Proponents of the Disclosure Act quickly point out that it will provide greater transparency and oversight to the campaign contribution process. This may be true, but once again the way the bill is written it will create the opposite effect. For instance, one provision states any company that has more than 7 million dollars in government contracts will have their contributions limited. In essence, this provision will promote less transparency. Think about it; it will force those restricted companies to spend their money on lobbying instead of on campaign finance. And lobbying is far less transparent than campaign contributions. Thus, the act will not only unfairly restrict certain businesses their first amendment rights, it will actually be less transparent on how they spend their money to influence elections.

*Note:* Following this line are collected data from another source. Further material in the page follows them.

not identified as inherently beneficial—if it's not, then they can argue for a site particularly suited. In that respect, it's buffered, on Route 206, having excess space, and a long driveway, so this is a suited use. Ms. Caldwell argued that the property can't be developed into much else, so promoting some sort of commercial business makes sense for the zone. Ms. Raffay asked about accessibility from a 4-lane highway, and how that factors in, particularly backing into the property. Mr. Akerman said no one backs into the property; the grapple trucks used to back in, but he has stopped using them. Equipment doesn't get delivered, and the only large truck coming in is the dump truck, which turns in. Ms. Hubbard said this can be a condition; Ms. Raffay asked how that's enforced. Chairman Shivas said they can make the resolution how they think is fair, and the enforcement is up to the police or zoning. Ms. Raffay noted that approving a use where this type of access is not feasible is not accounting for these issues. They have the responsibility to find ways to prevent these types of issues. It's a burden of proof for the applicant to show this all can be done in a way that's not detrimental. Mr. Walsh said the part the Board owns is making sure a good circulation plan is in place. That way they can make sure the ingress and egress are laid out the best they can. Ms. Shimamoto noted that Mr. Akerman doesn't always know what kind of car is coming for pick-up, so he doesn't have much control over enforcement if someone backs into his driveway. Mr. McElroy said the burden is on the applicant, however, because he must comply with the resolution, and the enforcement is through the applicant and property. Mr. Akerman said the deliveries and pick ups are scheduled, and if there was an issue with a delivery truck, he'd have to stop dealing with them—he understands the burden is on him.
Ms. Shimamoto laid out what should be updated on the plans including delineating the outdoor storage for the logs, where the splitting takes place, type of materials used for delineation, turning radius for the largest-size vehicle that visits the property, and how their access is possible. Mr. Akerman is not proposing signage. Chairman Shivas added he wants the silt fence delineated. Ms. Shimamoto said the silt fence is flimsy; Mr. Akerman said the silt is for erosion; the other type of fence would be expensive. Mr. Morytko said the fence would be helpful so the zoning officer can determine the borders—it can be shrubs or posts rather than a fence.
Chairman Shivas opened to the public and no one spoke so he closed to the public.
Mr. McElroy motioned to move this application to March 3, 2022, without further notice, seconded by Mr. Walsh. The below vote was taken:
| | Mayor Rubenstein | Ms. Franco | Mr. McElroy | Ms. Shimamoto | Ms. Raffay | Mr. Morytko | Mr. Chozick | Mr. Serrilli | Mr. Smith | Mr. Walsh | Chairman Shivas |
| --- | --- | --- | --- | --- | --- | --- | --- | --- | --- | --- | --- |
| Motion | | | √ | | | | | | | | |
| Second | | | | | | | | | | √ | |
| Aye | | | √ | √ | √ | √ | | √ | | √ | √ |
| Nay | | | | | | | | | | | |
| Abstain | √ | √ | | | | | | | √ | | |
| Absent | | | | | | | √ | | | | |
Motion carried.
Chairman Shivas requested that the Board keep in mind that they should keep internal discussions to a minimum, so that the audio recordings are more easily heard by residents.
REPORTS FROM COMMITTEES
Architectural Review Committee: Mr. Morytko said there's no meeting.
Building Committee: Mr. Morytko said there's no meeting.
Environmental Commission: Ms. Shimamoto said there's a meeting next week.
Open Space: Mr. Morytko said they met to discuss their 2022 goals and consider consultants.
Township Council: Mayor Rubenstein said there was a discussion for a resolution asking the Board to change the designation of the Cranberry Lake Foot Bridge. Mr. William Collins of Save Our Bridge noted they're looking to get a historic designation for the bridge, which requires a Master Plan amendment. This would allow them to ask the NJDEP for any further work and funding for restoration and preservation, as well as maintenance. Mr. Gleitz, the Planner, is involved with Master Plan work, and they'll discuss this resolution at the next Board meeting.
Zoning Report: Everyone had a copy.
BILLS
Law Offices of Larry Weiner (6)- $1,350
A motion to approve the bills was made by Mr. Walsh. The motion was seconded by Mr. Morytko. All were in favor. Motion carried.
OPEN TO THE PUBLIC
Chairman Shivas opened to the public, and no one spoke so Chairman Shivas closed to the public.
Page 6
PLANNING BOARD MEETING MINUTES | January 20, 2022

Most agree that a financial reform bill is and was necessary. However, the 2000 page monstrosity passed by congress fails to accomplish its main purpose: It will fail at preventing a future financial collapse. Therefore, the legislation is a complete waste of time, money, and resources. The financial reform legislation fails on many levels. First of all, most of the financial giants are happy with the legislation. This should not surprise anyone because they spent millions lobbying to get the legislation written in their favor. Yes, the legislation protects the financial giants because they are too big to fail, meanwhile, small banks are not protected. The legislation also falls short of properly reforming those dangerous derivative investments that were the backbone of the financial market collapse. The taxes levied on the banks in this legislation will be passed on to the consumer in the form of fees and other hidden charges. Chris Dodd, who heads the Senate Banking Committee and is the chief architect of the legislation, said something to effect “he is not sure how the bill will work, but it will affect every aspect of our lives”. Now that is a scary admission! And let’s not forget this bill does nothing to reform any federal government financial agencies that failed to prevent the financial collapse or aided in its collapse. Fannie Mae, Freddie Mac, the Federal Reserve, the Treasury Department, and the Securities Exchange Commission are free to continue their wasteful, bureaucratic, and incompetent ways.

With millions of barrels of oil spilling into the Gulf one would think our federal government would have more pressing issues to work on. And with Obama and Rahm Emanual’s name being mentioned in every tape recording in the Blagojevich trial one can only suspect they want to keep the American public’s focus off those proceedings. One way to accomplish this is by passing legislation that may seem as if it will aid the American people. However, Congress is actually passing porous legislation that will fail to accomplish its objectives. This is nothing new to the Obama administration that passed a 1 trillion dollar stimulus that has failed to create jobs; and healthcare reform legislation that will fail to curtail the rising costs of healthcare.